#### Material for this task:
━━━━━━━━

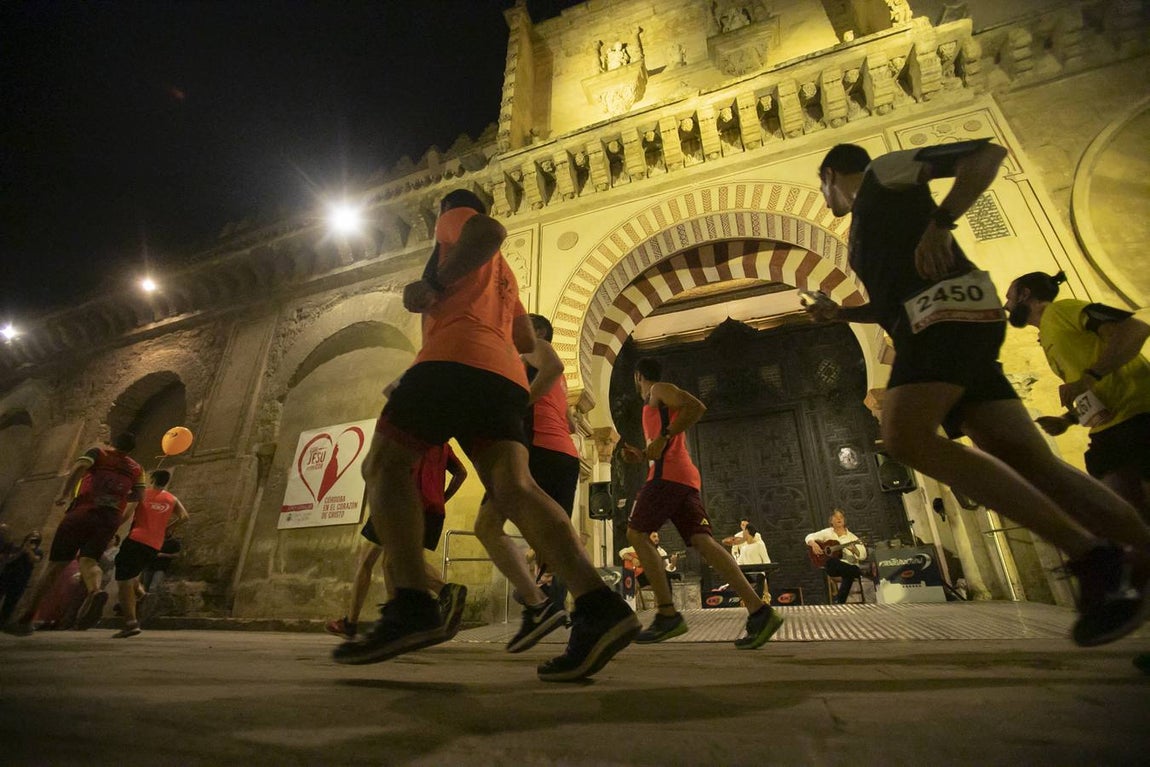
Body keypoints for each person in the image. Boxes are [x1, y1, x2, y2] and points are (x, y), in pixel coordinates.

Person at [805, 141, 1150, 645]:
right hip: (942, 327)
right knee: (1034, 464)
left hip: (946, 321)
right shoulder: (863, 231)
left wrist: (941, 224)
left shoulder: (883, 173)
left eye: (822, 186)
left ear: (832, 173)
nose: (824, 197)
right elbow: (889, 303)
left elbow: (986, 156)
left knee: (903, 436)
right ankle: (1137, 551)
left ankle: (1090, 554)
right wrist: (840, 314)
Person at [334, 189, 639, 683]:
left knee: (385, 466)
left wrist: (433, 281)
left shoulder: (458, 219)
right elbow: (522, 340)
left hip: (452, 359)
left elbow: (488, 229)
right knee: (517, 489)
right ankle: (599, 603)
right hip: (502, 377)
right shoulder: (506, 276)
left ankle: (412, 601)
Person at [621, 358, 784, 648]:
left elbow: (695, 407)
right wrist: (643, 455)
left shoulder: (659, 389)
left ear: (637, 376)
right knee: (704, 542)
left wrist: (664, 436)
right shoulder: (655, 406)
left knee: (636, 533)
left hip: (666, 478)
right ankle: (760, 611)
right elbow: (661, 446)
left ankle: (667, 615)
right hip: (680, 477)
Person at [1005, 270, 1150, 520]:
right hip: (1108, 429)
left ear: (1025, 295)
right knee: (1123, 516)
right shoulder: (1048, 336)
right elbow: (1090, 389)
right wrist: (1068, 420)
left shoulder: (1061, 311)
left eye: (1009, 298)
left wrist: (1090, 376)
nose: (1006, 305)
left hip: (1138, 417)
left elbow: (1135, 329)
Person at [5, 432, 145, 636]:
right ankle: (95, 590)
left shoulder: (98, 452)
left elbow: (80, 468)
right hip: (110, 518)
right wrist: (118, 496)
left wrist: (64, 494)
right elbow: (139, 496)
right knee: (89, 560)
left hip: (83, 512)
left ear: (114, 442)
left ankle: (26, 619)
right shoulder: (137, 468)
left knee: (55, 566)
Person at [326, 443, 468, 640]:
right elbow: (461, 473)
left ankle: (445, 591)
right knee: (390, 562)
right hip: (432, 512)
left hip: (400, 503)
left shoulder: (407, 433)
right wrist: (441, 498)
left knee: (370, 560)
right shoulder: (443, 443)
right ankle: (399, 620)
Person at [519, 313, 582, 613]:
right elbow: (571, 424)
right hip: (566, 455)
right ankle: (548, 586)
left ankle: (546, 585)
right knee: (556, 525)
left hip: (542, 448)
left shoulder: (536, 349)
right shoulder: (563, 382)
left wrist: (520, 403)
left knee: (538, 522)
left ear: (540, 331)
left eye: (523, 325)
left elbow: (552, 365)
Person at [112, 469, 189, 638]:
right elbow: (184, 517)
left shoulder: (142, 493)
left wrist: (112, 528)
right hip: (155, 544)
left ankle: (131, 623)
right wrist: (168, 528)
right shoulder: (172, 498)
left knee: (123, 578)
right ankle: (142, 594)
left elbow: (126, 514)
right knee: (132, 573)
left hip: (136, 538)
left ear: (152, 478)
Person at [805, 510, 867, 603]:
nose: (839, 519)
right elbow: (809, 536)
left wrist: (855, 550)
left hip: (849, 566)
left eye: (841, 517)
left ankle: (840, 601)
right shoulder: (827, 533)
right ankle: (860, 572)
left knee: (849, 573)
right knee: (832, 561)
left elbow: (863, 556)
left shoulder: (853, 538)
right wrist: (813, 543)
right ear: (831, 521)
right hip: (834, 568)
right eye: (836, 517)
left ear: (844, 520)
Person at [0, 531, 43, 627]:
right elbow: (7, 560)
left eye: (36, 538)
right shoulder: (16, 549)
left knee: (10, 603)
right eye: (32, 537)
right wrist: (22, 550)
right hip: (6, 576)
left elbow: (35, 560)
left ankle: (2, 622)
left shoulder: (38, 551)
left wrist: (29, 551)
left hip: (21, 580)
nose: (33, 540)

━━━━━━━━

#### Your instructions:
With the pictures removed, repeat the listing above exactly as it stands.

#### Task result:
Body keypoints for each person in the image. Boxes are [x1, y1, x2, y2] and points are (x, y), in pixel coordinates.

Person at [805, 141, 1150, 645]:
right hip: (942, 327)
right knee: (1034, 464)
left hip: (946, 321)
right shoulder: (863, 231)
left wrist: (941, 224)
left shoulder: (883, 173)
left eye: (822, 186)
left ear: (832, 173)
nose: (824, 197)
right elbow: (889, 303)
left elbow: (986, 156)
left knee: (903, 436)
right ankle: (1137, 551)
left ankle: (1090, 554)
right wrist: (840, 314)
Person at [334, 189, 639, 683]:
left knee: (385, 466)
left wrist: (433, 281)
left shoulder: (458, 219)
right elbow: (522, 340)
left hip: (452, 359)
left elbow: (488, 229)
right knee: (517, 489)
right ankle: (599, 603)
right hip: (502, 377)
right shoulder: (506, 276)
left ankle: (412, 601)
Person at [621, 358, 784, 648]:
left elbow: (695, 407)
right wrist: (643, 455)
left shoulder: (659, 389)
left ear: (637, 376)
right knee: (704, 542)
left wrist: (664, 436)
right shoulder: (655, 406)
left knee: (636, 533)
left hip: (666, 478)
right ankle: (760, 611)
right elbow: (661, 446)
left ankle: (667, 615)
right hip: (680, 477)
Person at [1005, 270, 1150, 520]:
right hip: (1108, 429)
left ear: (1025, 295)
right knee: (1123, 516)
right shoulder: (1048, 336)
right elbow: (1090, 389)
right wrist: (1068, 420)
left shoulder: (1061, 311)
left eye: (1009, 298)
left wrist: (1090, 376)
nose: (1006, 305)
left hip: (1138, 417)
left elbow: (1135, 329)
Person at [5, 432, 145, 636]:
right ankle: (95, 590)
left shoulder: (98, 452)
left elbow: (80, 468)
right hip: (110, 518)
right wrist: (118, 496)
left wrist: (64, 494)
right elbow: (139, 496)
right knee: (89, 560)
left hip: (83, 512)
left ear: (114, 442)
left ankle: (26, 619)
right shoulder: (137, 468)
left knee: (55, 566)
Person at [326, 443, 468, 640]:
right elbow: (461, 473)
left ankle: (445, 591)
right knee: (390, 562)
right hip: (432, 512)
left hip: (400, 503)
left shoulder: (407, 433)
right wrist: (441, 498)
left knee: (370, 560)
right shoulder: (443, 443)
right ankle: (399, 620)
Person at [519, 313, 582, 613]:
right elbow: (571, 424)
right hip: (566, 455)
right ankle: (548, 586)
left ankle: (546, 585)
right knee: (556, 525)
left hip: (542, 448)
left shoulder: (536, 349)
right shoulder: (563, 382)
left wrist: (520, 403)
left knee: (538, 522)
left ear: (540, 331)
left eye: (523, 325)
left elbow: (552, 365)
Person at [112, 469, 189, 638]:
right elbow: (184, 517)
left shoulder: (142, 493)
left wrist: (112, 528)
right hip: (155, 544)
left ankle: (131, 623)
right wrist: (168, 528)
right shoulder: (172, 498)
left knee: (123, 578)
right ankle: (142, 594)
left elbow: (126, 514)
right knee: (132, 573)
left hip: (136, 538)
left ear: (152, 478)
Person at [805, 510, 867, 603]:
nose: (839, 519)
right elbow: (809, 536)
left wrist: (855, 550)
left hip: (849, 566)
left eye: (841, 517)
left ankle: (840, 601)
right shoulder: (827, 533)
right ankle: (860, 572)
left knee: (849, 573)
right knee: (832, 561)
left elbow: (863, 556)
left shoulder: (853, 538)
right wrist: (813, 543)
right ear: (831, 521)
right hip: (834, 568)
right eye: (836, 517)
left ear: (844, 520)
Person at [0, 531, 43, 627]:
right elbow: (7, 560)
left eye: (36, 538)
right shoulder: (16, 549)
left knee: (10, 603)
right eye: (32, 537)
right wrist: (22, 550)
right hip: (6, 576)
left elbow: (35, 560)
left ankle: (2, 622)
left shoulder: (38, 551)
left wrist: (29, 551)
left hip: (21, 580)
nose: (33, 540)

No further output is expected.